Sadly the 8 metre whale, originally thought to be a Minke whale but now identified as a Sei whale, was deemed to be in too poor a condition to be refloated.  It was extremely thin and malnourished and would not have survived in the open sea, the the vets made the decision to humanely euthanise it.

A team from the Cetaceans Strandings Investigation Programme are on their way and will conduct a post mortem over the next day or so to try and determine the cause of the whale's stranding.

BDMLR would like to thank all who took part in this incident, especially the vets who responded, the Fire and Rescue, Coastguard, country park wardens and our volunteer medics who remained with the animal for most of the day.

Update as at 10.30 27.09.2012

Following a post mortem examination of the Sei whale last night, the Cetacean Strandings Investigation Programme have provided the following update.

The 8.6m juvenile female sei whale was in moderate-poor nutritional condition, with comparatively thin blubber deposits and atrophy of the dorsal musculature. No evidence of recent feeding was found and bile staining of the intestinal tract indicated a period of inanition (starvation). No other significant findings were made during the gross post-mortem. Bacteriological, histological and blood haematology/biochemistry analyses are pending and may shed further light on this stranding. The moderate to poor nutritional condition and evidence of lack of recent feeding, together with the whales potential status as being maternally dependent entirely justify the decision taken to euthanase the animal on welfare grounds.

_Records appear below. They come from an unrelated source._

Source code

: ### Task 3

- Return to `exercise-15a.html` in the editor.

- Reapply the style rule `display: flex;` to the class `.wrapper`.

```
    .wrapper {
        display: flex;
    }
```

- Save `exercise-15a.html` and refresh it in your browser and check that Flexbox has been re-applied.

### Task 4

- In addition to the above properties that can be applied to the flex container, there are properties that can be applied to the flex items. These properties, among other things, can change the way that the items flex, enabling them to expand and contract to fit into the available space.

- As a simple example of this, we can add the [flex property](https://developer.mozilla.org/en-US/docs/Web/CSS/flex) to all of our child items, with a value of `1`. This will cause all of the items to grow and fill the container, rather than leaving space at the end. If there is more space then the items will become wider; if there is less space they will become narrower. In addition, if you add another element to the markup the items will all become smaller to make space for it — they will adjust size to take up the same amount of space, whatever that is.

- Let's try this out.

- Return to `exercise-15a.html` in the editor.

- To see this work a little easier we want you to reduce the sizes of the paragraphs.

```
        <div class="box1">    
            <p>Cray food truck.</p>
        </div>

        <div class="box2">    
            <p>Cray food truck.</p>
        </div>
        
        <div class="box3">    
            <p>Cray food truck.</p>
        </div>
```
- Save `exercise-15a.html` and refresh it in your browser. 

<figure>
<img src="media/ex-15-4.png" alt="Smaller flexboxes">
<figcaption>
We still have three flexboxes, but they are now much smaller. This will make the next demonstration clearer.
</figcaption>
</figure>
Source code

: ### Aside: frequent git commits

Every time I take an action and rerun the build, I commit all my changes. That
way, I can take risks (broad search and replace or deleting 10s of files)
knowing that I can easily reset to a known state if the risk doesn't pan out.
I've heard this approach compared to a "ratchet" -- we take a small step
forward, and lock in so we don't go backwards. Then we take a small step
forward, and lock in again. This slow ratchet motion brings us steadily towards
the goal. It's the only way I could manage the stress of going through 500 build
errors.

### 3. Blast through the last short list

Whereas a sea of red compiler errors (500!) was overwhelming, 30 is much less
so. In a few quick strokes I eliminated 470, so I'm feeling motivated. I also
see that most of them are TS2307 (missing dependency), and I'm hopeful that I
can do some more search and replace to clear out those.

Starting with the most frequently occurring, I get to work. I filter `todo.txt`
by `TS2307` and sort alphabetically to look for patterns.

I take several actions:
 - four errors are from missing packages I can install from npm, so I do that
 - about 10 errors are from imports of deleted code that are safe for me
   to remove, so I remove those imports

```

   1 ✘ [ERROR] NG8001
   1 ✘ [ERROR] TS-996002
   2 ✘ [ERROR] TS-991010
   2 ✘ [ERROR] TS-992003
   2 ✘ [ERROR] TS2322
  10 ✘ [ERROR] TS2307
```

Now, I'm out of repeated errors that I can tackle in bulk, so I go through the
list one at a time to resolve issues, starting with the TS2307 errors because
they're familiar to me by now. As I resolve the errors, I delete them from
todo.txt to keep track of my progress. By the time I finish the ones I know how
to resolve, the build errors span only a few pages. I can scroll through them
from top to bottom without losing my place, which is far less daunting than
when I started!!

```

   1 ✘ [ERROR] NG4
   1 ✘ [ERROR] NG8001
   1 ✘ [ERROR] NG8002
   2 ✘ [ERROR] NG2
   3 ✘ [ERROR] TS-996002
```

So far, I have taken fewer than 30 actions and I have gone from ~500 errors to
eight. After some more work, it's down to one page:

This is the second stranding of a sei whale in the UK this year- again as mentioned by colleagues from BDMLR, another sei whale stranded in Scotland earlier this month and a further post will be made about this stranding shortly. Sei whales are an unusual species to find stranded in the UK- the whale which stranded yesterday is the sixth in the UK since the inception of the CSIP in 1990 and only the 16th since the Natural History Museum began collecting data on UK strandings in 1913. 

The remains of the whale will be disposed of later today by the local authority- we would like to thank the staff from Druridge Bay Country Park who helped facilitate the post-mortem examination yesterday evening and made our job considerably easier.

Any further results of significance will be posted when available. Information on this and other strandings in the UK over the last year will also be published in the CSIP annual report for 2012.